Playboy.com: It must have been nice to meet all of your fans along the way. Does Warped Tour still do the booth signings?

Wigmore: Yeah, they do! I love that sort of relationship with my fans. Even at my own shows I make sure I go out afterwards as much as possible and keep in touch too. It’s a really good gauge of how people are actually experiencing the music, where they found out about you, which songs they are excited about or what things they don’t like. It’s also important to keep tabs on what kind of fans you have and what your audience is. It’s been great on the tour because you see such a range. Different ages, sizes, bloody everything! It’s just a melting pot, it’s been interesting. Young fans too! I never thought I’d have a young teenage audience, so that was cool to know. [laughs]

Playboy.com: I read somewhere you’re big into the supernatural; is that true?

Wigmore: I am a bit! I’m really intrigued by it, find it quite spooky. I like scaring myself. I don’t know why because I freak out completely but I really do love a good scare. I get all revved up by ghosts and all those interesting things. Thinking that there’s something else after we die as well is a comforting thought, other than biting the dust and being in a fucking box for the rest of your days.

Playboy.com: Have you ever had any supernatural experiences?

Wigmore: Well, we used to do, this is really shit, but we used to do séances, as you do when you’re like 13. You know, you’re doing Ouija boards and someone is moving it and shit, but we did a séance once, and again this is so dumb, in a church. It’s so bad but it was fucking amazing. We had all the candles in a row and all of them blew out and we lost our fucking minds. We ran out screaming and thought things were flying at us; we were probably throwing shit around at each other. I’ve done a few séances in my life and some kind of crazy stuff has happened during those, but you never really know if it’s just your mates pulling tricks on you.

Playboy.com: What’s your…

Favorite food: Penne vodka.

Favorite drink: French Martinis, love it!

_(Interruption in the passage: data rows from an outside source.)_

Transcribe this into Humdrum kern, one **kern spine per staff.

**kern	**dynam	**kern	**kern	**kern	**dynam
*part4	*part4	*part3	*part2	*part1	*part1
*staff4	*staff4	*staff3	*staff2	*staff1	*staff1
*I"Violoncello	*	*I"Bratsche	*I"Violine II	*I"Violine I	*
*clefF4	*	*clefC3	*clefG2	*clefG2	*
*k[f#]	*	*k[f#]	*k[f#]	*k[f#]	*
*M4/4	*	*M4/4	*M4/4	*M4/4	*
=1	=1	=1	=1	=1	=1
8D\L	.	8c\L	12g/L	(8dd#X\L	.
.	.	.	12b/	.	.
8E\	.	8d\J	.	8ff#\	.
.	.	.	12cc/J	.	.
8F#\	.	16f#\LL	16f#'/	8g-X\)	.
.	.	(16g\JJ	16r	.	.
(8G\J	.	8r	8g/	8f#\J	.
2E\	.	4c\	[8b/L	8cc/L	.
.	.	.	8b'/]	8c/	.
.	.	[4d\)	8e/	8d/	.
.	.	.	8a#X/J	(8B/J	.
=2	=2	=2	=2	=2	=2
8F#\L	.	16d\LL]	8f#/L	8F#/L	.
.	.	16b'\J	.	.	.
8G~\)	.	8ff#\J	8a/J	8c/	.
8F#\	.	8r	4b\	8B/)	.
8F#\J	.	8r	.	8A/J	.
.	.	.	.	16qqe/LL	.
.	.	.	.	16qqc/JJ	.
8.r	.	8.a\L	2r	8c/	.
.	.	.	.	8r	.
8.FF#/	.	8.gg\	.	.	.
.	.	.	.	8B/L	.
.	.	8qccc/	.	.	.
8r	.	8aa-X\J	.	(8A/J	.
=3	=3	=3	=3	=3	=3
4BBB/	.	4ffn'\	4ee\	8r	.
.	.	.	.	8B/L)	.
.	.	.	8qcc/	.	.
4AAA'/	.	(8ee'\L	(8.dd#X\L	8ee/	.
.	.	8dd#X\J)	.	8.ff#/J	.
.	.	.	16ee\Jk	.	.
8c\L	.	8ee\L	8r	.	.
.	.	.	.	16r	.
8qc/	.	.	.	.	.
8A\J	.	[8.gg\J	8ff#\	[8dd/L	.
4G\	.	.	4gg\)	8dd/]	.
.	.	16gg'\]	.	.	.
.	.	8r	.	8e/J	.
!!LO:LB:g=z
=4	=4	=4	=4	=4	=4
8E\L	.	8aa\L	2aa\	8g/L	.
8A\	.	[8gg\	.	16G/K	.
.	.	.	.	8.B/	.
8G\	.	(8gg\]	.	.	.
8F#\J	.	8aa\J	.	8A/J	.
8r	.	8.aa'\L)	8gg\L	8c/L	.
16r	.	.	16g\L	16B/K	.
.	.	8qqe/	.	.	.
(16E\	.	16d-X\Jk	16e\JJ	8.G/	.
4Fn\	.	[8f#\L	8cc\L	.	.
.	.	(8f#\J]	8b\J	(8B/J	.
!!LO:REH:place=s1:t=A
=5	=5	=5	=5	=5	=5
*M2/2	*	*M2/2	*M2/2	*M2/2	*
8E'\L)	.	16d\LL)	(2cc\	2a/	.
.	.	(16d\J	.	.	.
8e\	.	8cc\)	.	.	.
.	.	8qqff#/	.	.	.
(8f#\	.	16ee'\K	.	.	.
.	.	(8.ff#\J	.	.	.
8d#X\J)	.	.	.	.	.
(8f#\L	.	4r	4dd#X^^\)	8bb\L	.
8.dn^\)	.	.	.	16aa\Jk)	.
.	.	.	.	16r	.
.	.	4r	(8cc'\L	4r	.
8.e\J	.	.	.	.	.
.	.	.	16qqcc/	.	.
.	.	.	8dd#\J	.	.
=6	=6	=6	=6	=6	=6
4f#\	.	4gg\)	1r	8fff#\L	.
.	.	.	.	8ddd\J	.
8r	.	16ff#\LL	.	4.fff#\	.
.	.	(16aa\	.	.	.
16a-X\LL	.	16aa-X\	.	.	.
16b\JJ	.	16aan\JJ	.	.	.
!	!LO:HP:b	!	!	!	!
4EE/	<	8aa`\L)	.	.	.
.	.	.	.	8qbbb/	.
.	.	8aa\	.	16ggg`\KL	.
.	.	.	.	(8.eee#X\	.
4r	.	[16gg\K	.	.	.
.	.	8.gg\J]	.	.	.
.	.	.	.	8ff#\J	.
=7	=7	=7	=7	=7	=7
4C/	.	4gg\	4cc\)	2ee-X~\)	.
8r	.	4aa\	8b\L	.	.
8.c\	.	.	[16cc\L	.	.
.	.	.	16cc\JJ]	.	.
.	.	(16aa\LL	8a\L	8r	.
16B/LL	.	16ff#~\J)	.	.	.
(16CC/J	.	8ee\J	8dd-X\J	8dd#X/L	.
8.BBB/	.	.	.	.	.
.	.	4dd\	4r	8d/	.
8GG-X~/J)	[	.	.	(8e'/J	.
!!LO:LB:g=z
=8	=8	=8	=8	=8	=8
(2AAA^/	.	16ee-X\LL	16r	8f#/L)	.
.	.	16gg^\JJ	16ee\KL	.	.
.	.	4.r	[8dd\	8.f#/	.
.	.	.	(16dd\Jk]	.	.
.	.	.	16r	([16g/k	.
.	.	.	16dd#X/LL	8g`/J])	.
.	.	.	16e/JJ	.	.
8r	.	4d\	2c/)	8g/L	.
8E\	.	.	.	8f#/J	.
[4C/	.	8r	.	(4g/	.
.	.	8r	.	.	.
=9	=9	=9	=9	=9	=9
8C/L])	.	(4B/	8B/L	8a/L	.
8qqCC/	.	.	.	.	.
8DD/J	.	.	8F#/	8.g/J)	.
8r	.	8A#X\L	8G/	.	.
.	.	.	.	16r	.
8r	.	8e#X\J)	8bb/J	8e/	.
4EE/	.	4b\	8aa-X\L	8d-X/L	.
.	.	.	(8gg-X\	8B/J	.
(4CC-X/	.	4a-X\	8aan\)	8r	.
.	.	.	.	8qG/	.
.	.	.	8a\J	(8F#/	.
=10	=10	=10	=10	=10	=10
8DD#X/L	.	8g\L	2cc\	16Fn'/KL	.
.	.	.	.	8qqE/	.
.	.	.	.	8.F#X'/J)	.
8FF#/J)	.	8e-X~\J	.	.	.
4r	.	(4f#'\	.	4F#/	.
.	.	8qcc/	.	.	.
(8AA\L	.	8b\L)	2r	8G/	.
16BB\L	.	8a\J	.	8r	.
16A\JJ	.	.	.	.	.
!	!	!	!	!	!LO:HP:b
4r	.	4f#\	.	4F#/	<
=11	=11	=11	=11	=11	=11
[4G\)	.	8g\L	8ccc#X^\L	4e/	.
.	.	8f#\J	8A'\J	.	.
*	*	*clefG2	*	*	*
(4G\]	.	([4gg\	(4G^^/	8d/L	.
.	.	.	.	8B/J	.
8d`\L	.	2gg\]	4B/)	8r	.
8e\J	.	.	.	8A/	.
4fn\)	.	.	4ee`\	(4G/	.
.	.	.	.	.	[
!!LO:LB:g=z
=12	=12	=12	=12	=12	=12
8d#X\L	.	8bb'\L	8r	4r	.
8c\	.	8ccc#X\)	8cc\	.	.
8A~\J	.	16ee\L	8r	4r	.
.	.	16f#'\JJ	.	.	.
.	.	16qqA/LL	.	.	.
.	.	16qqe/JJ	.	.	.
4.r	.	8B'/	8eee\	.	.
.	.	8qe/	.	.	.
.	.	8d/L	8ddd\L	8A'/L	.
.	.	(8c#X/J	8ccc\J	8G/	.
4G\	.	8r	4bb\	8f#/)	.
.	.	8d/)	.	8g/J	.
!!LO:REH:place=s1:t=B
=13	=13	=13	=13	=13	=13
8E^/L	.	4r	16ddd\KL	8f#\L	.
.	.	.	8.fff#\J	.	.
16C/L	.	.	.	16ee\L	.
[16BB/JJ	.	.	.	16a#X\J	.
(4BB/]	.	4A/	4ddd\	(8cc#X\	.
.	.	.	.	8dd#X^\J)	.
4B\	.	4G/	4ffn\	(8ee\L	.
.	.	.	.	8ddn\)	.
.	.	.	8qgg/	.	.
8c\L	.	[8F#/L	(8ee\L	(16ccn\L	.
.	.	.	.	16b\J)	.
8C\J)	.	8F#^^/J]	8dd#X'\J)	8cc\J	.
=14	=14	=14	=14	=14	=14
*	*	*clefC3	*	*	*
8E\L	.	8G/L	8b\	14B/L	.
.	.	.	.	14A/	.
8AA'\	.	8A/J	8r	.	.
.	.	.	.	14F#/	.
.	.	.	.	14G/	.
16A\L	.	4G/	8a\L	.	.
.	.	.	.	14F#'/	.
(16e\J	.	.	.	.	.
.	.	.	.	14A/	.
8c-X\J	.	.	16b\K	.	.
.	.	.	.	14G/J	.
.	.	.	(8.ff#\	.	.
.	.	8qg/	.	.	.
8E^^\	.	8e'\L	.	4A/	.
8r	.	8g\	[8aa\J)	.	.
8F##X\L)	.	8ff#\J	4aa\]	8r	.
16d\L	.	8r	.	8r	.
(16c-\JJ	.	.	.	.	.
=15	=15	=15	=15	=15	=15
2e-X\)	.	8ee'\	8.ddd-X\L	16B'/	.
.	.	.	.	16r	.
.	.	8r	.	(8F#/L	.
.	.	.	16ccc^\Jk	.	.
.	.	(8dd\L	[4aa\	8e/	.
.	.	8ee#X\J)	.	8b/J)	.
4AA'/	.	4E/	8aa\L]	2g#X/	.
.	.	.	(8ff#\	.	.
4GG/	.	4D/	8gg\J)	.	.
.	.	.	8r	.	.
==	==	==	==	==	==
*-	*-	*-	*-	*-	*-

Most embarrassing moment: I fell off a stage once, it was absolutely mortifying, [laughs] so embarrassing. I was in New Zealand in front of probably the biggest crowd I’ve ever had, which is even worse. And I’m out there like some bloody drunk onstage, I always have a glass of red wine onstage and I had drunk it all and I reached out trying to talk to the crowd and shit and I stand out between the two monitors where it was all kind of black and I said, “Can someone fill up my wine glass?” and I stepped out on what I thought was a fucking stage and there was nothing there. I stepped off and dropped two meters, about an inch away from the security bar, absolutely mortified. [laughs] Everyone is screaming and hysterical and I get lifted back up and had to finish the show with my bruised prostitute legs, absolutely horrible.

Worst pickup line: I don’t get picked up all too often; I think I’m a bit too scary or something, [laughs] but I’ve had that “I think I know you from somewhere” and me being me I just say, “No, I’ve never met you before in my life.” And they keep going with, “No, I have!” and I just say, “No, I have never met you, sir. I’m not going to talk to you anymore.” I think I’m too honest and mean so they can’t get too far.

First memory of Playboy: I think it would have to be from my brother: he used to buy all the sexy mags and Playboy was on his list of things to do as a teen boy so I remember finding a stash once, and I’m also very sure I told Mom about it because I’m a dick younger sister. But it’s cool, you always hear about Hugh Hefner and all the extravagant parties and you hope to go one day!